Estos edificios no son solo estéticamente agradables; transmiten un mensaje. La era soviética marcó definitivamente la historia y la arquitectura de Taskent, con movimientos como el constructivismo y el estalinismo. La arquitectura estalinista fue un estilo que pretendía glorificar el poder de la URSS oponiéndose a toda forma de occidentalización. Surgida en la década de 1930, esta estética se caracterizó por edificios de hormigón, a menudo enormes, construidos en terrenos extensos, sucesores del estilo art déco de las décadas de 1920 y 1930, y que representaron un paso crucial hacia el modernismo. 

Pero el modernismo de Taskent no se limita al estalinismo. La arquitectura constructivista, una variante del modernismo alternativo y más radical, surgió poco antes de la década de 1920. Este movimiento arquitectónico se inspiró en el movimiento artístico "constructivismo", que priorizaba la uniformidad, la funcionalidad y una visión futurista de la sociedad soviética, reflejando una nueva forma de vida. 

Como señala Béatrice Grenier, directora de proyectos estratégicos e internacionales de la Fundación Cartier y autora de los textos que acompañan las fotografías de Karel Balas: "Este libro" Tashkent: una capital modernista Esto nos permite entender cómo una región autónoma se basó en su historia y en su rica arquitectura islámica, llena de colores y formas, para reinterpretar la modernidad uzbeka.

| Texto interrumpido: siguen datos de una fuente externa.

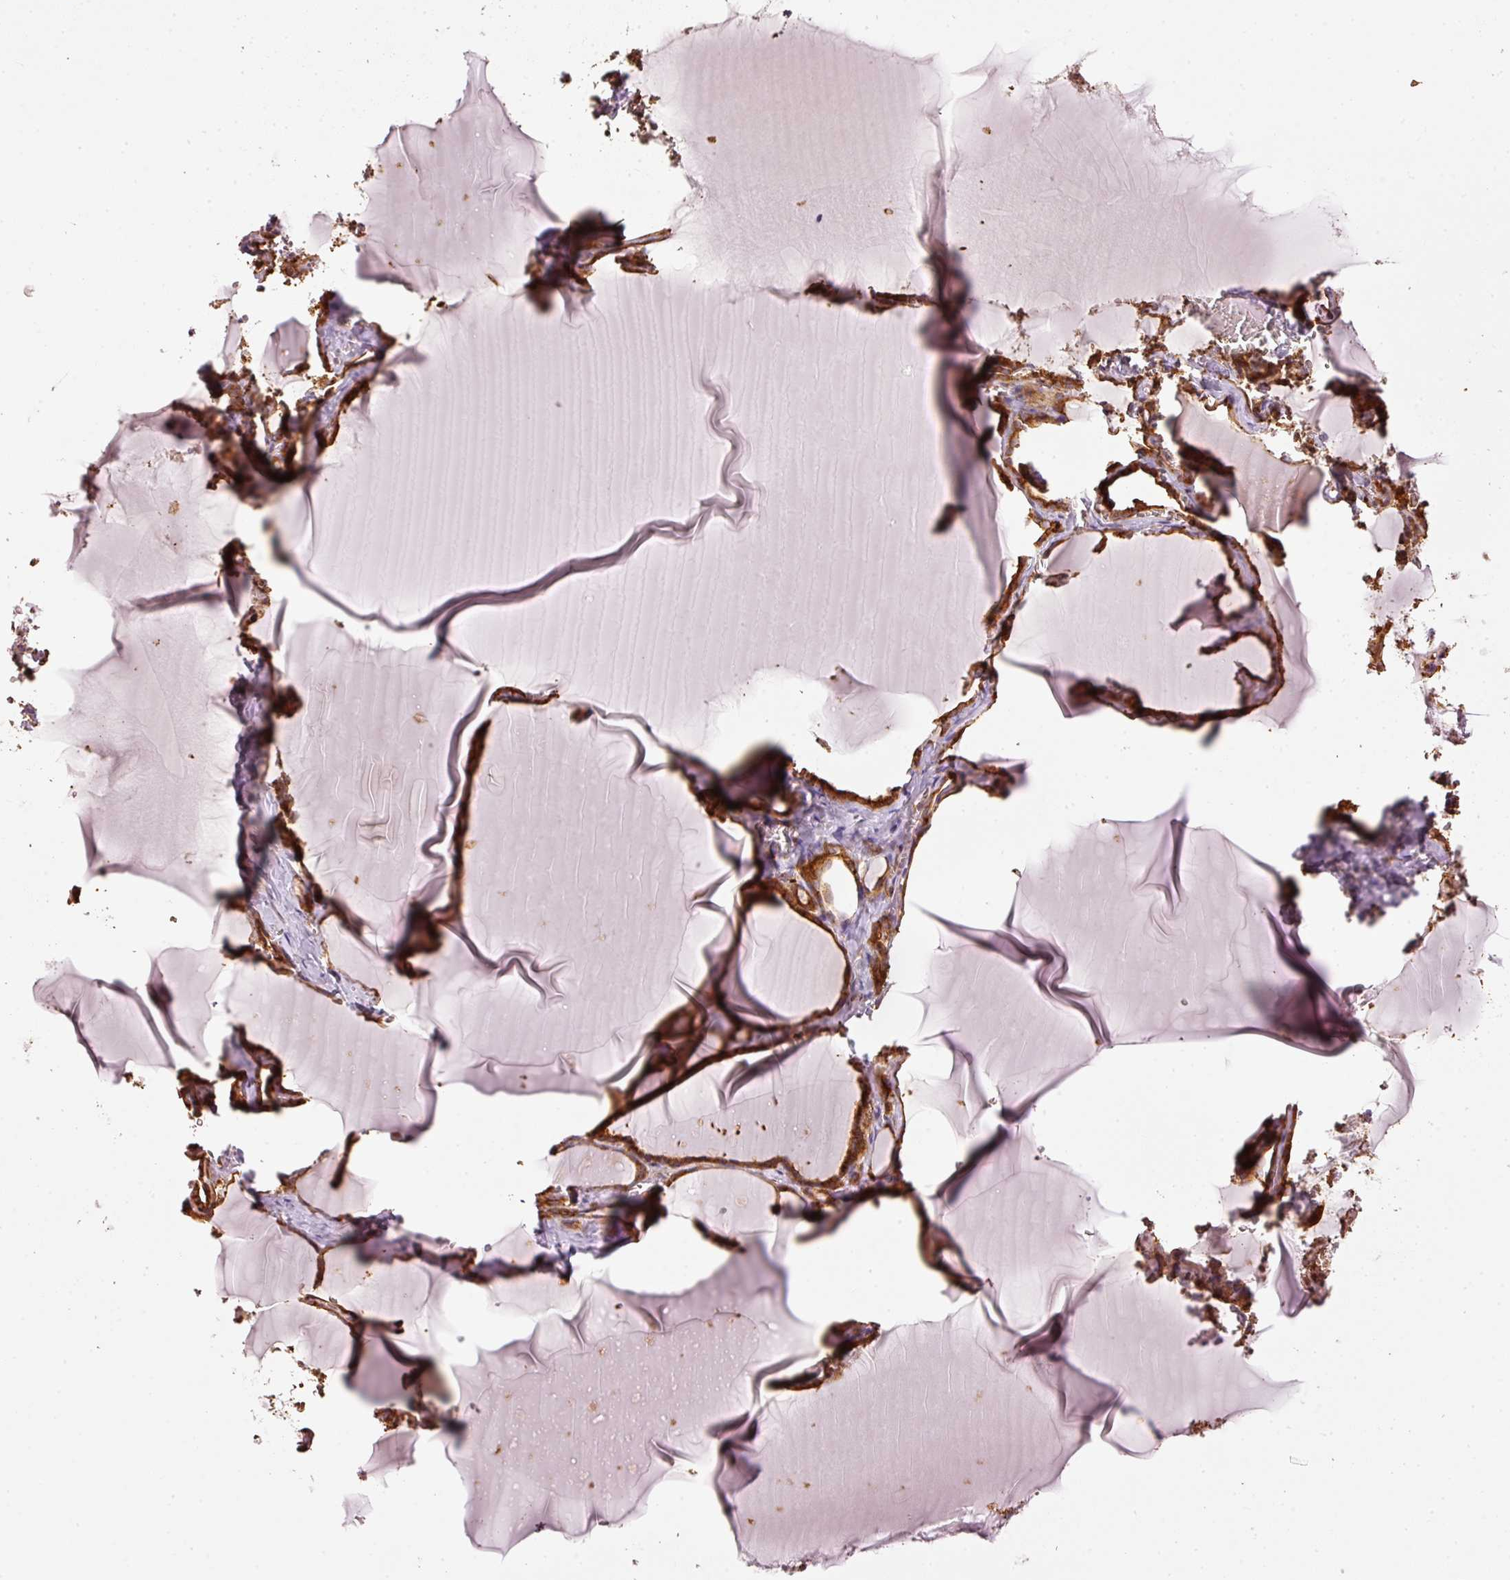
{"staining": {"intensity": "strong", "quantity": ">75%", "location": "cytoplasmic/membranous"}, "tissue": "thyroid gland", "cell_type": "Glandular cells", "image_type": "normal", "snomed": [{"axis": "morphology", "description": "Normal tissue, NOS"}, {"axis": "topography", "description": "Thyroid gland"}], "caption": "Protein analysis of unremarkable thyroid gland demonstrates strong cytoplasmic/membranous expression in approximately >75% of glandular cells.", "gene": "MTHFD1L", "patient": {"sex": "female", "age": 49}}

Estación Alisher Navoi © Central Asia Guide

Estos monumentos deben protegerse tanto por su belleza como por los valores que encarnan. Nuevos proyectos esperanzadores y unificadores están tomando forma en el corazón de Taskent, como este vasto desarrollo de 6.000 hectáreas que se convertirá en un centro regional de innovación, cohesión social y sostenibilidad. Este proyecto, cuya finalización está prevista para marzo de 2026, cuenta con el apoyo del Centro de Arte Contemporáneo de Taskent y la Fundación para el Desarrollo del Arte y la Cultura en Uzbekistán. Forma parte de un movimiento artístico fiel al patrimonio arquitectónico de la ciudad. 

De esta manera, Tashkent continúa afirmando su singularidad: una ciudad milenaria donde Oriente se encuentra con el modernismo soviético, mira hacia el futuro mientras protege su patrimonio, demostrando que la tradición y la innovación pueden coexistir armoniosamente al servicio de la cultura y la creatividad.